Austrian economic recovery after shutdown can take three years

The consequences of the lockdown and partial suspension of global trade flows will be felt for a long time.

The coronavirus pandemic poses an enormous challenge for the domestic and global economy. Despite the measures taken by the Austrian government, the consequences of the lockdown and partial suspension of global trade flows will be felt for a long time. 

Research from IIASA, the Vienna University of Economics and Business (WU), the Austrian Institute of Economic Research (WIFO), and the Institute for Advanced Studies (IHS), show that it could take up to three years for the Austrian economy to recover from the shock caused by the restrictions and return to its original, pre-COVID-19 trend.

If the shutdown remains in place until mid-May, the model simulations predict a 4% decline in GDP in 2020, and up to 6% if the shutdown measures remain in place until mid-June. After the shock of 2020, the model shows an economic recovery until 2022, but a lower level of GDP than it would have been without the COVID-19 crisis can still be expected at the end of 2022.

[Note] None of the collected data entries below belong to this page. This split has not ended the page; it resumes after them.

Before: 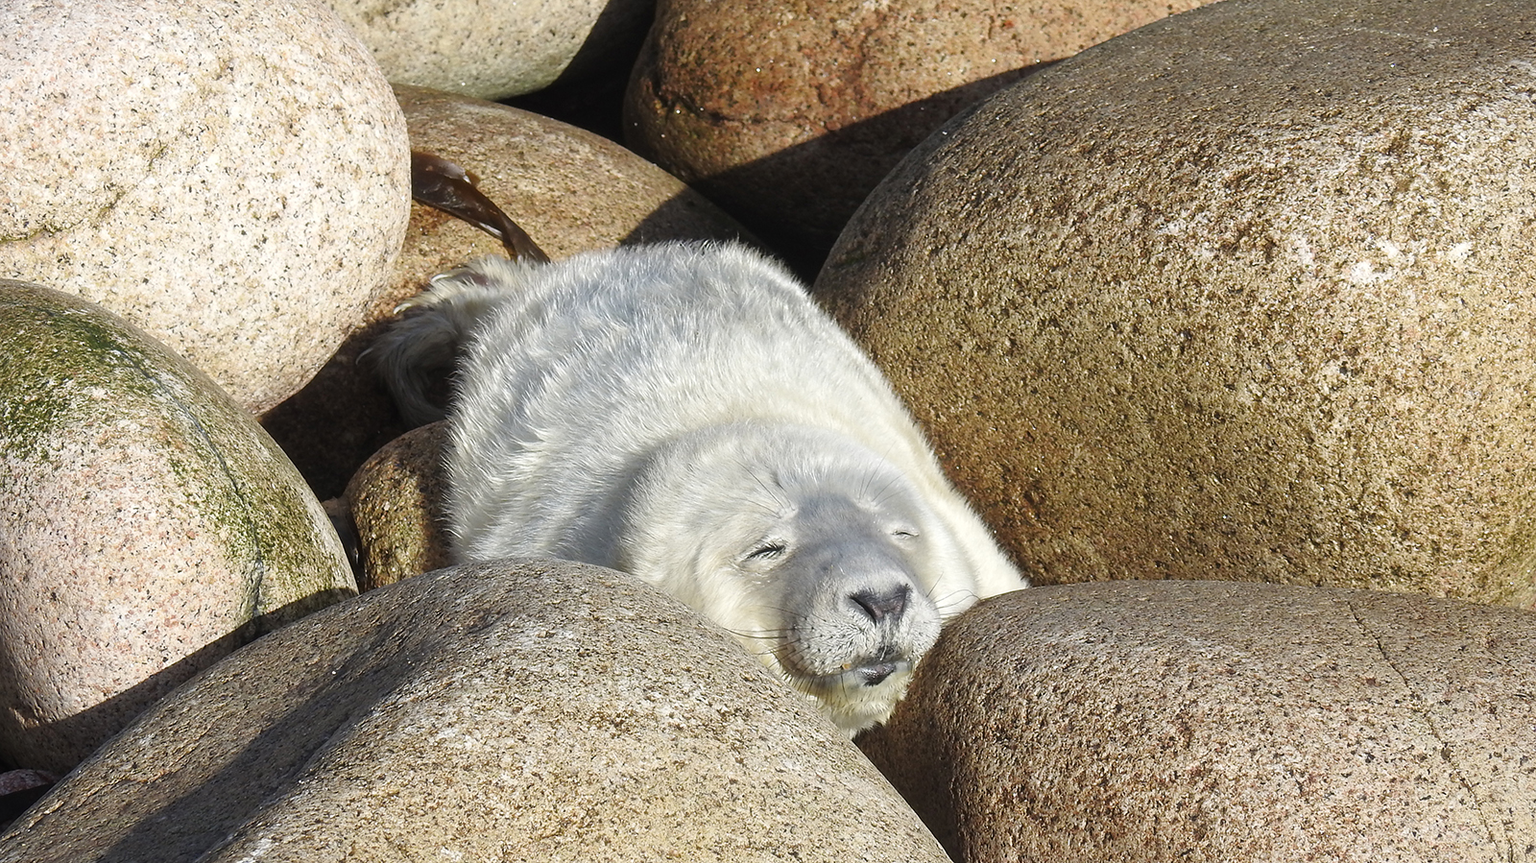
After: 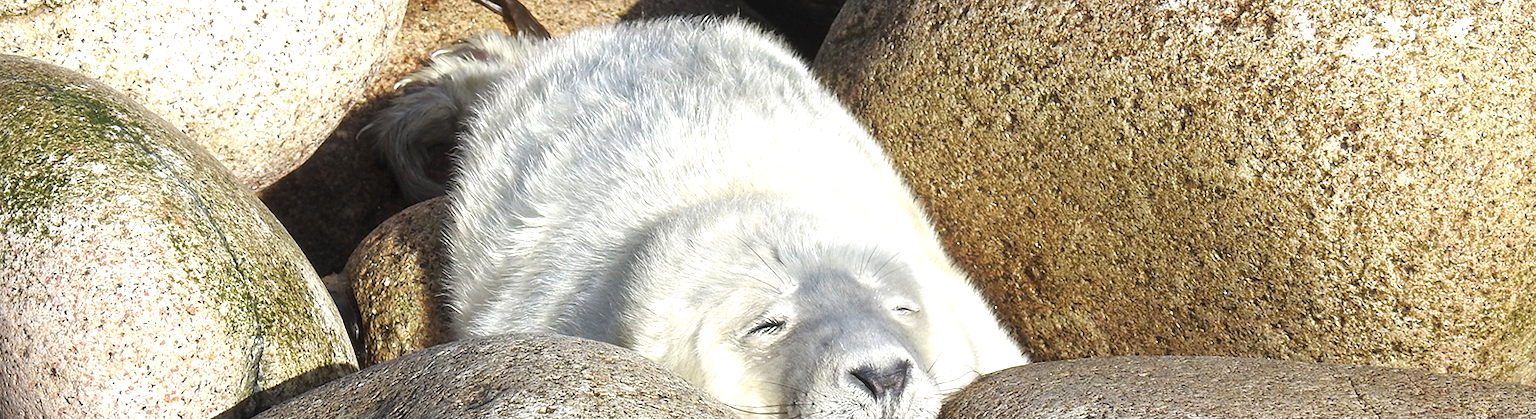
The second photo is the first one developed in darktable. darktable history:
crop and rotate: top 26.144%, bottom 25.191%
local contrast: highlights 105%, shadows 98%, detail 119%, midtone range 0.2
exposure: black level correction 0, exposure 0.499 EV, compensate highlight preservation false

The disruption of activity in several economic sectors in Austria does not only have an adverse effect on the sectors directly affected – it affects the entire economy, particularly by rippling through domestic and global supply chains, as well as by a reduction in final demand due to declining incomes and higher unemployment rates.

The most affected sectors are construction, wholesale and retail trade, transportation, accommodation and food services, as well as arts, entertainment, and recreation. 

Small open economies like Austria that have highly developed manufacturing and service sectors with a complex network of international and domestic economic relations, can therefore expect a noticeable multiplier effect of the COVID-19 pandemic crisis measures.

According to the researchers, the recovery of the economy will begin as soon as the restrictions on economic activity ends, but the transition to the original growth path will take time. Firstly, employees who were previously laid off, will not be reinstated immediately.

Secondly, post-crisis investment will be limited by the financial conditions of companies, and thirdly, the demand for consumption and intermediate goods is likely to remain below pre-crisis levels for some time.